Work order: When the word "https" appears in a line of the data below, list that line.

═════ Source records ═════

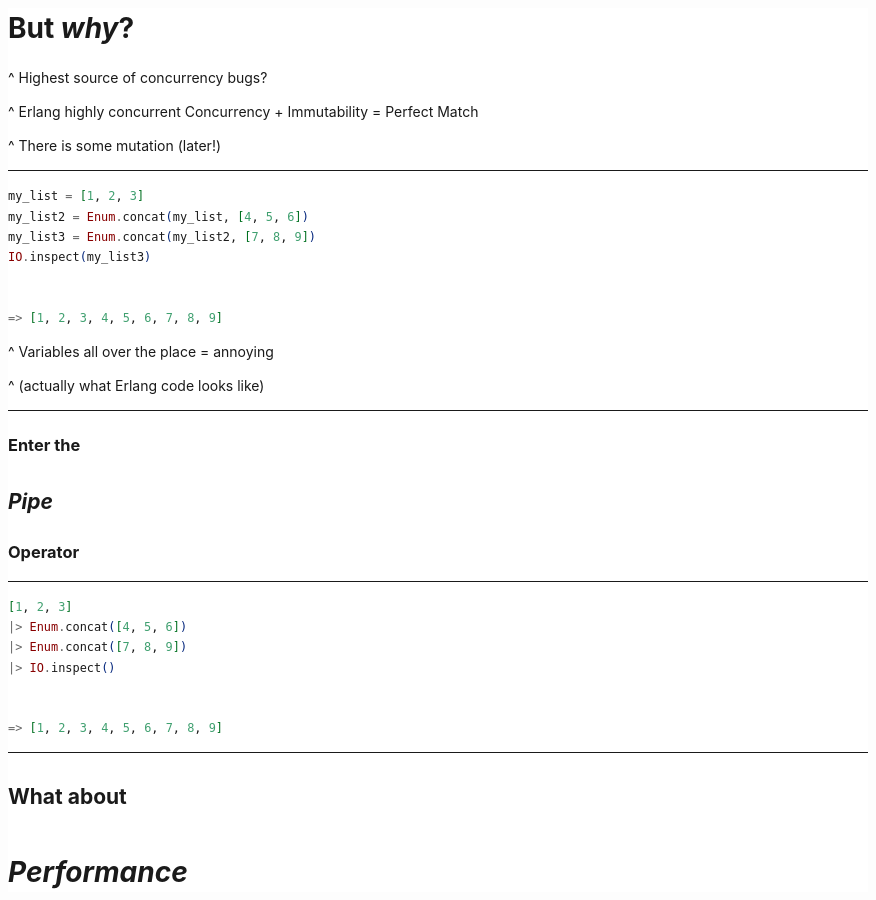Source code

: # But _why_?

^
Highest source of concurrency bugs?

^
Erlang highly concurrent
Concurrency + Immutability = Perfect Match

^
There is some mutation (later!)

---
```elixir
my_list = [1, 2, 3]
my_list2 = Enum.concat(my_list, [4, 5, 6])
my_list3 = Enum.concat(my_list2, [7, 8, 9])
IO.inspect(my_list3)


=> [1, 2, 3, 4, 5, 6, 7, 8, 9]
```

^
Variables all over the place = annoying

^
(actually what Erlang code looks like)

---
### Enter the
## _Pipe_
### Operator

---
```elixir
[1, 2, 3]
|> Enum.concat([4, 5, 6])
|> Enum.concat([7, 8, 9])
|> IO.inspect()


=> [1, 2, 3, 4, 5, 6, 7, 8, 9]
```

---
## What about
# _Performance_


[^1]: and the problems it tries to solve
[^1]: https://youtu.be/QyJZzq0v7Z4
[^2]: `Technically almost-actor (https://www.youtube.com/watch?v=_0m0_qtfzLs)`
[^3]: https://learnyousomeerlang.com/what-is-otp
[^4]: https://www.erlang-in-anger.com
[^5]: http://erlang.org/doc/man/supervisor.html#supervision-principles
[^6]: https://livebook.manning.com/book/elixir-in-action-second-edition/chapter-1/43
[^3]: https://elixir-lang.org/learning.html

═════

The completed task:
[^1]: https://youtu.be/QyJZzq0v7Z4
[^2]: `Technically almost-actor (https://www.youtube.com/watch?v=_0m0_qtfzLs)`
[^3]: https://learnyousomeerlang.com/what-is-otp
[^4]: https://www.erlang-in-anger.com
[^6]: https://livebook.manning.com/book/elixir-in-action-second-edition/chapter-1/43
[^3]: https://elixir-lang.org/learning.html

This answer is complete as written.